### Action item
Copy out the part of the recall study excerpt that opens with "2.2.2. Post-Experiment Questionnaire" and closes with "(89.4%) responded yes.", changing each "participants" to "respondents".

### Selected excerpt
Cued recall responses were marked as correct if they matched the target exactly. The JOL magnitudes for both experiments are presented in Table 1.

2.2.1. Recall Performance

Recall performance is presented in Figure 2. Only one participant (in the no-JOL + no-fixation group) failed to correctly recall any items. Histograms displaying the full distribution of recall performance by group (for both Experiments 1 and 2) are available on the Open Science Framework (https://osf.io/uqfph).
A 2 (judgment group: no-JOL vs. JOL) × 2 (fixation group: fixation point vs. no-fixation point) between-participants ANOVA revealed that recall was significantly higher for those who made JOLs (M = 0.73, SE = 0.02) than for those who did not make JOLs (M = 0.63, SE = 0.02), F(1,212) = 10.27, p = 0.002, ηp2 = 0.05. Recall did not significantly differ for those presented with a fixation point during encoding (M = 0.66, SE = 0.02) compared to those who were not presented with a fixation point (M = 0.70, SE = 0.02), F(1,212) = 1.72, p = 0.19, ηp2 = 0.008. The 2 × 2 interaction was not significant, F(1,212) = 0.27, p = 0.61, ηp2 = 0.001. Thus, making JOLs benefited recall, whereas a fixation point presented halfway through each encoding episode did not.

2.2.2. Post-Experiment Questionnaire Responses and Conditional Analyses

When asked what they thought the experiment was about, most participants said memory (65.3%) or word associations (9.7%). Other responses (25%) included attention/focus, metamemory, confidence, or “no idea.” When specifically asked if they thought the experiment was about memory, 193 participants (89.4%) responded yes.

Collected data:
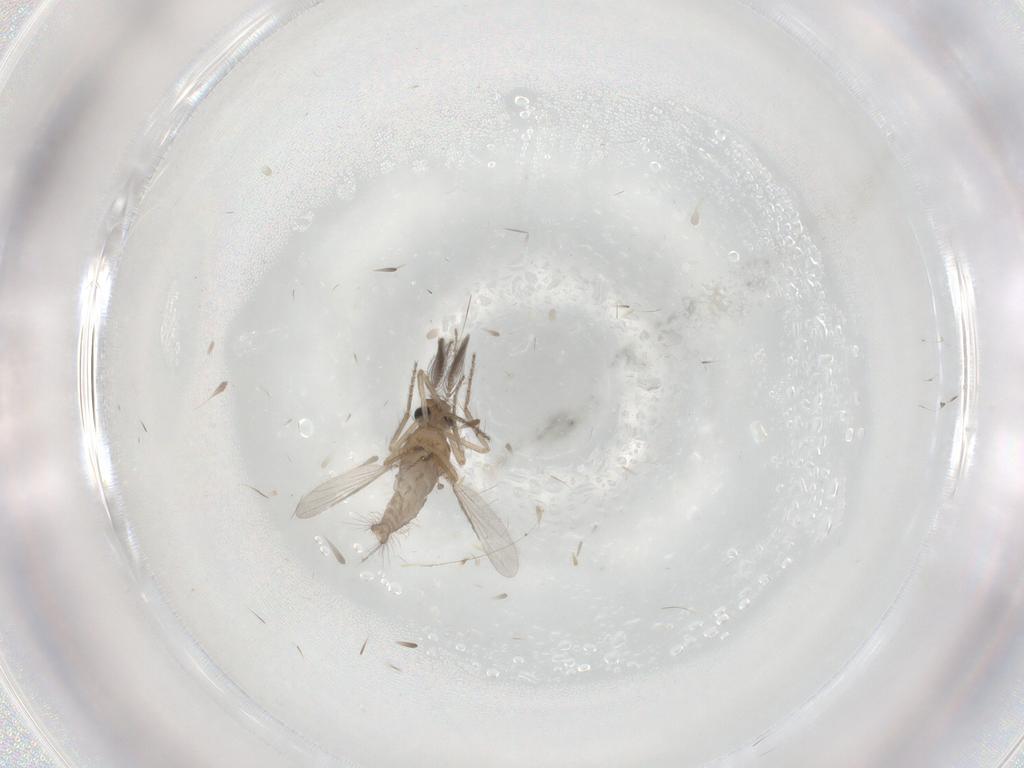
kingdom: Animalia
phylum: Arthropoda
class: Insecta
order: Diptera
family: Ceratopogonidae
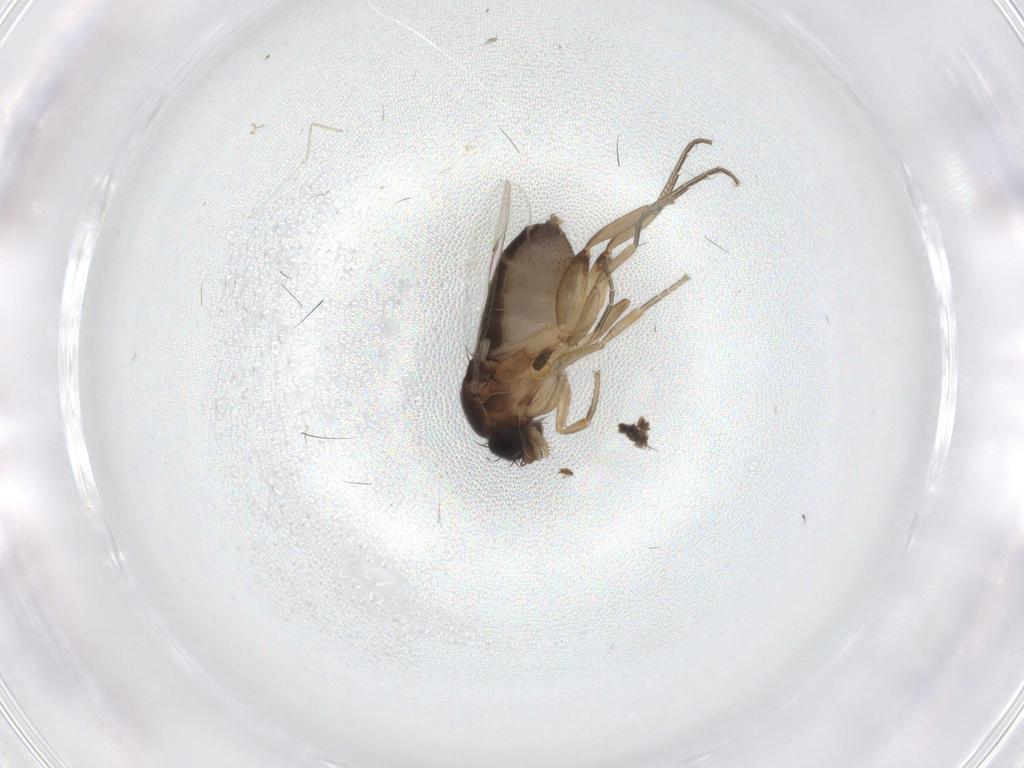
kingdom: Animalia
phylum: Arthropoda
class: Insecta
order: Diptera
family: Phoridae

### Completed exercise
2.2.2. Post-Experiment Questionnaire Responses and Conditional Analyses

When asked what they thought the experiment was about, most respondents said memory (65.3%) or word associations (9.7%). Other responses (25%) included attention/focus, metamemory, confidence, or “no idea.” When specifically asked if they thought the experiment was about memory, 193 respondents (89.4%) responded yes.